··· Extracted entries ···

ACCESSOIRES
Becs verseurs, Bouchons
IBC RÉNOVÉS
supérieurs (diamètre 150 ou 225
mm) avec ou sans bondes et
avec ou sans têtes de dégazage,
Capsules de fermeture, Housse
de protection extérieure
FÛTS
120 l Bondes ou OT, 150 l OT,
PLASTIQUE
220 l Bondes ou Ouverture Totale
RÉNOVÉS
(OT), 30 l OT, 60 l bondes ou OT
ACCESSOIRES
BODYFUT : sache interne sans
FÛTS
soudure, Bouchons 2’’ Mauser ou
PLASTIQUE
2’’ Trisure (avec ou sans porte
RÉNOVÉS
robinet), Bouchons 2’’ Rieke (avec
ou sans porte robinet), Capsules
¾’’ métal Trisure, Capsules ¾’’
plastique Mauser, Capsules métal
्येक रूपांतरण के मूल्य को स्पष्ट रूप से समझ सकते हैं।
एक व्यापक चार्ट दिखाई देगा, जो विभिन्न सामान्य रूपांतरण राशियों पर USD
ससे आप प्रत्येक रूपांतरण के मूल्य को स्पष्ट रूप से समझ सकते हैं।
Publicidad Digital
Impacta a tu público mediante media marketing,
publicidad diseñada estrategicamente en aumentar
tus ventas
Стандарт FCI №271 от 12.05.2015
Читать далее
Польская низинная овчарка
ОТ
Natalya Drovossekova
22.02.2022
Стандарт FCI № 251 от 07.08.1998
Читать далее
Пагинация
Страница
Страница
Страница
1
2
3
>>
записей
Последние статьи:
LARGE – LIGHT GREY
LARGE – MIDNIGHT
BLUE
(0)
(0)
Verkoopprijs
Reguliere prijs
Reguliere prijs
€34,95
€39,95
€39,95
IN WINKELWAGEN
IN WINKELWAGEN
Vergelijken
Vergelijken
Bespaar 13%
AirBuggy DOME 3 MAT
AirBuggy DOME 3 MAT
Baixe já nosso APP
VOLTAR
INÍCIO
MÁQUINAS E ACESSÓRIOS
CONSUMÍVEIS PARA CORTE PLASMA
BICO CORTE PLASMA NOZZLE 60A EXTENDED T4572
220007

···
··· Extracted entries ···

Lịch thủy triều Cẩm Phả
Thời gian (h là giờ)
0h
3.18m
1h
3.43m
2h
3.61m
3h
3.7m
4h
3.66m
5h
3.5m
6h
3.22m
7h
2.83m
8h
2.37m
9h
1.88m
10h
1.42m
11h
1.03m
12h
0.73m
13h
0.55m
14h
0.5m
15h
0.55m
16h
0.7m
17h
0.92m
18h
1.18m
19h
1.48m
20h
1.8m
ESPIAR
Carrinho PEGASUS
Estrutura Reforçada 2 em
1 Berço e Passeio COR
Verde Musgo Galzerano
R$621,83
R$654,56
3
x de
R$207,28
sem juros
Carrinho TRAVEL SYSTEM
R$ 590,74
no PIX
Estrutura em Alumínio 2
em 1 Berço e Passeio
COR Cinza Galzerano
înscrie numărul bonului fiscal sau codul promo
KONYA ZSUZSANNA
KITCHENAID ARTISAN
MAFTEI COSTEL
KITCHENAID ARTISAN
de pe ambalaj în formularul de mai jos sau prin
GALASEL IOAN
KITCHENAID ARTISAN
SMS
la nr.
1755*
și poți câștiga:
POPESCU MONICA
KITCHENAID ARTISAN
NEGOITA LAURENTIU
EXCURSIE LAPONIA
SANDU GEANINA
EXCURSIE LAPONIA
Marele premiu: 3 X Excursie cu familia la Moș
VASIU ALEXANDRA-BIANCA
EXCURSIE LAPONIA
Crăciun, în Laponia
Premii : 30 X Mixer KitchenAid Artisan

···

## What this task involves
Of all the entries above, output exactly the lines between the one holding "ou sans porte robinet), Capsules" and the one holding "Стандарт FCI №271 от 12.05.2015", inclusive.

## Result of this task
ou sans porte robinet), Capsules
¾’’ métal Trisure, Capsules ¾’’
plastique Mauser, Capsules métal
्येक रूपांतरण के मूल्य को स्पष्ट रूप से समझ सकते हैं।
एक व्यापक चार्ट दिखाई देगा, जो विभिन्न सामान्य रूपांतरण राशियों पर USD
ससे आप प्रत्येक रूपांतरण के मूल्य को स्पष्ट रूप से समझ सकते हैं।
Publicidad Digital
Impacta a tu público mediante media marketing,
publicidad diseñada estrategicamente en aumentar
tus ventas
Стандарт FCI №271 от 12.05.2015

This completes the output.